Tutorial

Redis High Availability: Replication & Sentinel

February 26, 202610 minute read

TL;DR:

Set up Redis high availability by configuring primary-replica replication (using the replicaof directive) and deploying Redis Sentinel for automatic failover. With at least one replica and three Sentinel instances, Redis detects primary failures and promotes a replica automatically, keeping your application online with minimal disruption.

#Course Structure

This tutorial is part of the Running Redis at Scale course. You can jump to any section:

Introduction to Running Redis at Scale
Talking to Redis - CLI, clients, and tuning
Persistence and Durability - RDB and AOF
High Availability ← You are here
Scalability - Redis Cluster
Observability - Metrics and troubleshooting
Course Conclusion

#What you'll learn

How Redis replication works and how to configure a primary-replica setup
How to use the WAIT command for synchronous replication guarantees
What Redis Sentinel is and how it provides automatic failover
How to deploy and configure a Sentinel cluster
How to test failover and verify high availability

High availability is a computing concept describing systems that guarantee a high level of uptime, designed to be fault-tolerant, highly dependable, operating continuously without intervention and without a single point of failure.
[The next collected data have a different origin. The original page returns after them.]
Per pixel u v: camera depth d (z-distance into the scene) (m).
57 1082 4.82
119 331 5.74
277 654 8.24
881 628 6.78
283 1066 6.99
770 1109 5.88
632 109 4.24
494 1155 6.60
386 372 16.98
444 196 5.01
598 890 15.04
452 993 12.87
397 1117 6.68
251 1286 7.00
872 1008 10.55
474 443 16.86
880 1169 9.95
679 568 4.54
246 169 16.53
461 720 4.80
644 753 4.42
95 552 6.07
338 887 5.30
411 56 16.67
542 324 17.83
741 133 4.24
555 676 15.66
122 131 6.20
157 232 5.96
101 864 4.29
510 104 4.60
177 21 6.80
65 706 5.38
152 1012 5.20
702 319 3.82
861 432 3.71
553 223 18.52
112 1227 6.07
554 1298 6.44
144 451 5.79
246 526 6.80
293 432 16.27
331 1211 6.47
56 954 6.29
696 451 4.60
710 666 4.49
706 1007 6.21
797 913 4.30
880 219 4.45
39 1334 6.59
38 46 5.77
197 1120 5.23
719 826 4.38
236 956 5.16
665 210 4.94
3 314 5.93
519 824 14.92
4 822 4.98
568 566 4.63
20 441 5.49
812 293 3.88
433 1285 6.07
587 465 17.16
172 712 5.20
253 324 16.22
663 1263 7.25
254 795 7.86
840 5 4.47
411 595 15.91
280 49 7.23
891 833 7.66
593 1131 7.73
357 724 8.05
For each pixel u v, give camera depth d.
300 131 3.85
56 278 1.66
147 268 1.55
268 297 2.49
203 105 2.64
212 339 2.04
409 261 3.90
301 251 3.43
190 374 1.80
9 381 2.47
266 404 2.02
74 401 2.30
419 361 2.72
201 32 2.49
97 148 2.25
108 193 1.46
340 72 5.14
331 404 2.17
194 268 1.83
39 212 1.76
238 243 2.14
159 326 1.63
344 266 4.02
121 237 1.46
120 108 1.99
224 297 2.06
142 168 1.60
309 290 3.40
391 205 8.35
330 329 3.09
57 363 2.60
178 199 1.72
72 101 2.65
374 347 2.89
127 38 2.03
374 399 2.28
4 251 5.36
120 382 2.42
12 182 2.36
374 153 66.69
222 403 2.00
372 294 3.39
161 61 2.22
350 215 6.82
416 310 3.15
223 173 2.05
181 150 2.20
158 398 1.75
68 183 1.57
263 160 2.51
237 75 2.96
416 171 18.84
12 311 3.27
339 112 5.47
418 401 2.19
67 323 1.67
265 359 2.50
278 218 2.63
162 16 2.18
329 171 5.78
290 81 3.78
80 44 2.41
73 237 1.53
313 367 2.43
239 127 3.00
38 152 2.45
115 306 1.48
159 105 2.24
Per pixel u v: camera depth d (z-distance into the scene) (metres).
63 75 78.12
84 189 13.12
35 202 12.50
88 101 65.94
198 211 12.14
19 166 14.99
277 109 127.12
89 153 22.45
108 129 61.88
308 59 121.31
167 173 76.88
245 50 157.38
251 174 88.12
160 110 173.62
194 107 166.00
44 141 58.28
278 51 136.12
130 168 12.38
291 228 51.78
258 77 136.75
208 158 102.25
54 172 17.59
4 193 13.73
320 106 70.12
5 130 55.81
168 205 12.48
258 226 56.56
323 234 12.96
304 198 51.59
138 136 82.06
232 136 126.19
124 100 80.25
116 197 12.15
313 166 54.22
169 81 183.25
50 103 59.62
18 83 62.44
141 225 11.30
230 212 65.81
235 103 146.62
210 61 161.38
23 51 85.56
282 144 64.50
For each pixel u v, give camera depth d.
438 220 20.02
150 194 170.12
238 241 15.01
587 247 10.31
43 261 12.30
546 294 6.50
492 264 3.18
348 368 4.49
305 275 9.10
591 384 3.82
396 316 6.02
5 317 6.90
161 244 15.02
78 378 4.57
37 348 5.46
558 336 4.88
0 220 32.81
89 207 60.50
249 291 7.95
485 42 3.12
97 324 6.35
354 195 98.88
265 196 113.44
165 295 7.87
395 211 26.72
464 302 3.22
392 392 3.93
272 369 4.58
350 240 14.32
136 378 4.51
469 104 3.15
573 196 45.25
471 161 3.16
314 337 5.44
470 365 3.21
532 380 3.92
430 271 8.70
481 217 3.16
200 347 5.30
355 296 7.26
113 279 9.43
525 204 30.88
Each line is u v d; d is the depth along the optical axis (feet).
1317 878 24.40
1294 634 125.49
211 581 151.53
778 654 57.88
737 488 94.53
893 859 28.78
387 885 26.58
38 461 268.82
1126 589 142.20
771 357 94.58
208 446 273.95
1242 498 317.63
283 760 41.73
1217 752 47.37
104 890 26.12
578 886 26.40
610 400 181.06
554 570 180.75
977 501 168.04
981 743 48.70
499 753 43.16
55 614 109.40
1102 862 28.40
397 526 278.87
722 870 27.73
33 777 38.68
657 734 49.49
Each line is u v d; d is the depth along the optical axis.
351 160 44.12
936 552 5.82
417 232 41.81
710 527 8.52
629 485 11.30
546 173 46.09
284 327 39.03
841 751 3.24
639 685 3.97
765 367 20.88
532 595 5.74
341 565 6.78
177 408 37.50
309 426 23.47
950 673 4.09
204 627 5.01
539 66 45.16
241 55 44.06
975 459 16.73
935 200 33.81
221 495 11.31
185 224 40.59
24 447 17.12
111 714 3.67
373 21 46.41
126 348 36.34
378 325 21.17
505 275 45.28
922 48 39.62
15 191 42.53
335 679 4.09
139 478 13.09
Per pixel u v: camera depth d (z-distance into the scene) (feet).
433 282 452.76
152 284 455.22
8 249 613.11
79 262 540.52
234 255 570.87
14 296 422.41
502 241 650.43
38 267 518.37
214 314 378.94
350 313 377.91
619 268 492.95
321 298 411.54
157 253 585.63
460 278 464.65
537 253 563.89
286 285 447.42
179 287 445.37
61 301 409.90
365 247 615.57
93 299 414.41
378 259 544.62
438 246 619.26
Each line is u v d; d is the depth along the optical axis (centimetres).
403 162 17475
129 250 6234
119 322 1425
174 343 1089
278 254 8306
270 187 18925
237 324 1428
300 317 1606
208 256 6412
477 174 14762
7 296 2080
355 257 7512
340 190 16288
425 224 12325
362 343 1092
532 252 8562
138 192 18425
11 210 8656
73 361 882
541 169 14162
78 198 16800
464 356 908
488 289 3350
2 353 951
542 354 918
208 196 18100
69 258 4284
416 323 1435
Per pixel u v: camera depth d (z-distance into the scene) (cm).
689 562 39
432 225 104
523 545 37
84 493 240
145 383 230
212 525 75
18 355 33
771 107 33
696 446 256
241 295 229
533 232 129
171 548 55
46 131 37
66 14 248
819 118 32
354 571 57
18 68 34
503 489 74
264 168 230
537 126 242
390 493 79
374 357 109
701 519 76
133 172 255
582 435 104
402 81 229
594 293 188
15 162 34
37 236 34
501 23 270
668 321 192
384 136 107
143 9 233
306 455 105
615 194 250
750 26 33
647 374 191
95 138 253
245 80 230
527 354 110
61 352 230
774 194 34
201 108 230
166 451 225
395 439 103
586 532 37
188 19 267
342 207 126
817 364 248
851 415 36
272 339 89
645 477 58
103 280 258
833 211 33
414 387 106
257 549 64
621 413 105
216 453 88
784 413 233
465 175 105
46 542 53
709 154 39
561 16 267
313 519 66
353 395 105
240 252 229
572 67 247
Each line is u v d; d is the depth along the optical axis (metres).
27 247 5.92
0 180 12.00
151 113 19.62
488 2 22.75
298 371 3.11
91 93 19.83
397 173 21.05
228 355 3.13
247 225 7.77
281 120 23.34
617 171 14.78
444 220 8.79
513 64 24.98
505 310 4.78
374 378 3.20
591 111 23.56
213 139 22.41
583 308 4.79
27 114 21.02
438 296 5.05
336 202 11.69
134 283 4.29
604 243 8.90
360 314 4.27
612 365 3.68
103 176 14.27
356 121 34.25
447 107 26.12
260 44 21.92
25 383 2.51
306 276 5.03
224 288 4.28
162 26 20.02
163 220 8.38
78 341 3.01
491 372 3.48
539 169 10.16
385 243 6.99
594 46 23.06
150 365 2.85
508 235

What does this mean for Redis specifically? Well, it means that if your primary Redis server fails, a backup will kick in, and you, as a user, will see little to no disruption in the service. There are two components needed for this to be possible: replication and automatic failover.

Replication is the continuous copying of data from a primary database to a backup, or a replica database. The two databases are usually located on different physical servers, so that we can have a functional copy of our data in case we lose the server where our primary database sits. For details on how Redis persists data to disk before replication, see Persistence and Durability.

But having a backup of our data is not enough for high availability. We also have to have a mechanism that will automatically kick in and redirect all requests towards the replica in the event that the primary fails. This mechanism is called automatic failover.

In this tutorial, we'll see how Redis handles replication and which automatic failover solutions it offers. Let's dig in.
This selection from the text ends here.